丹賀砲塔砲台





九州と四国の間にある豊後水道の中で、最も水路が狭い部分に豊予海峡があります。この海峡に面した地域には明治から終戦までに、敵艦の侵入や攻撃に対抗するための砲台や堡塁などの要塞が数多く作られました。その中のひとつが大分県佐伯市鶴見にある丹賀砲塔砲台です。

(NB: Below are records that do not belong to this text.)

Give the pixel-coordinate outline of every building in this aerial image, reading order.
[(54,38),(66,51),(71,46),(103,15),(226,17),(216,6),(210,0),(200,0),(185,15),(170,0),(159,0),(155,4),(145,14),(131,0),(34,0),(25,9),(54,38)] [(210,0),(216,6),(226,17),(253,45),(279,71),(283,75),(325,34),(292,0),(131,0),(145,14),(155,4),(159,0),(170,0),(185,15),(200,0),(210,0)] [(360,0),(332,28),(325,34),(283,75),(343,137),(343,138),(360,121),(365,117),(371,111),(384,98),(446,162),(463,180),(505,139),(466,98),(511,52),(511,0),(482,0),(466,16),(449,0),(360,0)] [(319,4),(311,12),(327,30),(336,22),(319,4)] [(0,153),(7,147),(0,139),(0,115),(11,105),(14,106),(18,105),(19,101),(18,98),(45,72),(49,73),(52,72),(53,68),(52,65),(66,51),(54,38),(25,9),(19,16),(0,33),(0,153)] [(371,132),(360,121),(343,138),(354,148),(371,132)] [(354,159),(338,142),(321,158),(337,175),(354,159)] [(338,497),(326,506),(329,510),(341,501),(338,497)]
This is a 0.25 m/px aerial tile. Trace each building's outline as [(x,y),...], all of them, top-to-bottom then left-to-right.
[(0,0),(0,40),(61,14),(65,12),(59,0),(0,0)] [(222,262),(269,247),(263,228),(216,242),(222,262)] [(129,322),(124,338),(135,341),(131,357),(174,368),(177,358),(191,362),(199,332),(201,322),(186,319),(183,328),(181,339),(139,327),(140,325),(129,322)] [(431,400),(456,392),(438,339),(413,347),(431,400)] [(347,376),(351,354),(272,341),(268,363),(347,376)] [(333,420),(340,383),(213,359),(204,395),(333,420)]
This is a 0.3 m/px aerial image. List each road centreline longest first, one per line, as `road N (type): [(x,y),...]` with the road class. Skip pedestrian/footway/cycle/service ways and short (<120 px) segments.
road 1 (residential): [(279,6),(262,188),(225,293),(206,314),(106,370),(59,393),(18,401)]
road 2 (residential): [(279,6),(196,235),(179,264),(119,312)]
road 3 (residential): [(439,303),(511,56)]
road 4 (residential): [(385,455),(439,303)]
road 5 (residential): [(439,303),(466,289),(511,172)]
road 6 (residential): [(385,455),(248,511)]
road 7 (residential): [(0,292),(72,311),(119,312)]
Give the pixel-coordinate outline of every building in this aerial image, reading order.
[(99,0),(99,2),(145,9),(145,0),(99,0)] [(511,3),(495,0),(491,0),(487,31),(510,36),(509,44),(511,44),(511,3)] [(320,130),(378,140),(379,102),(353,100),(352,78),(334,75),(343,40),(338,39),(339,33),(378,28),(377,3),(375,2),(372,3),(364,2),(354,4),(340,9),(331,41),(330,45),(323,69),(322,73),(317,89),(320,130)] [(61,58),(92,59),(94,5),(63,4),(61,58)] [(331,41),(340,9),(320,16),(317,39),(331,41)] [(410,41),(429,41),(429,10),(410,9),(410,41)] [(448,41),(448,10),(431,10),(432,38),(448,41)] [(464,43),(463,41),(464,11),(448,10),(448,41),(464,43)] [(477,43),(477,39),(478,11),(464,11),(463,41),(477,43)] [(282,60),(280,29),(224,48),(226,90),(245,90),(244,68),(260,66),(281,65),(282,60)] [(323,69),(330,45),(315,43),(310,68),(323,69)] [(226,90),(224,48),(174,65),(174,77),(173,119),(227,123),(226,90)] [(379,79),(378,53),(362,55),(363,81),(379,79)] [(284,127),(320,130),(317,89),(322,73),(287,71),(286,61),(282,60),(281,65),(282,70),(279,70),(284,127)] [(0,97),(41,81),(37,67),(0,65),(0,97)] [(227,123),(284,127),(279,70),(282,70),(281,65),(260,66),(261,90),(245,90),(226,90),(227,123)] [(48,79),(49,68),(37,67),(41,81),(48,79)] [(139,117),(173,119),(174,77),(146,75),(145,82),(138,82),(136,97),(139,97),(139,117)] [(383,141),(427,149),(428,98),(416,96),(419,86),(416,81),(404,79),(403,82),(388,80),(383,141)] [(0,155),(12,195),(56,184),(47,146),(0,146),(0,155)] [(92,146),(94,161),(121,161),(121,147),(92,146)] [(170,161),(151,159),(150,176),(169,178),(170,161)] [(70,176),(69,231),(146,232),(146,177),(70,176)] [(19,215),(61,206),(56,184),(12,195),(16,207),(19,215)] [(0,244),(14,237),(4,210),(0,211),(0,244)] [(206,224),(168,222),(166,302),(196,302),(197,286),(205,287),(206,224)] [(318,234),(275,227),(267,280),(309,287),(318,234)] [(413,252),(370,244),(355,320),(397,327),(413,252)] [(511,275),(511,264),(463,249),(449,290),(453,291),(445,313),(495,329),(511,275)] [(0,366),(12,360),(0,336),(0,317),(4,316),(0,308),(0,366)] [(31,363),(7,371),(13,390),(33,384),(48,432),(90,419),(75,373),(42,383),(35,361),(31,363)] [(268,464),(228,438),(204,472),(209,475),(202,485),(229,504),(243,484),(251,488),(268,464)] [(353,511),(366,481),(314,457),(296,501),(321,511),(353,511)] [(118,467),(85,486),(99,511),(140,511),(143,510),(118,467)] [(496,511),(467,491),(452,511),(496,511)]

 丹賀砲塔砲台は大正15(昭和2年という説もあり)に起工。当時の技術では難工事だったといい、竣工したのは昭和6年でした。砲台に収まったのは、なんと巡洋艦の後部主砲。大正12年に廃艦となった巡洋艦「伊吹」のもので、口径30センチの二連装砲塔、射距離は26800メートルあったと記録されています。

 対米英関係が緊迫する中、昭和17年になり実弾試射をすることになります。しかしその日の試射の最後の1発が砲塔内部で暴発。砲室内にいた16名全員が即死し、周囲の施設にいた28名が重軽傷を負うという大事故になりました。砲塔内部のコンクリート壁に残る深い傷跡が、その爆発の激しさを今に伝えています。この事故により丹賀砲塔は、敵艦に向かって1回も砲弾を発射することなくその役目を終えることになりました。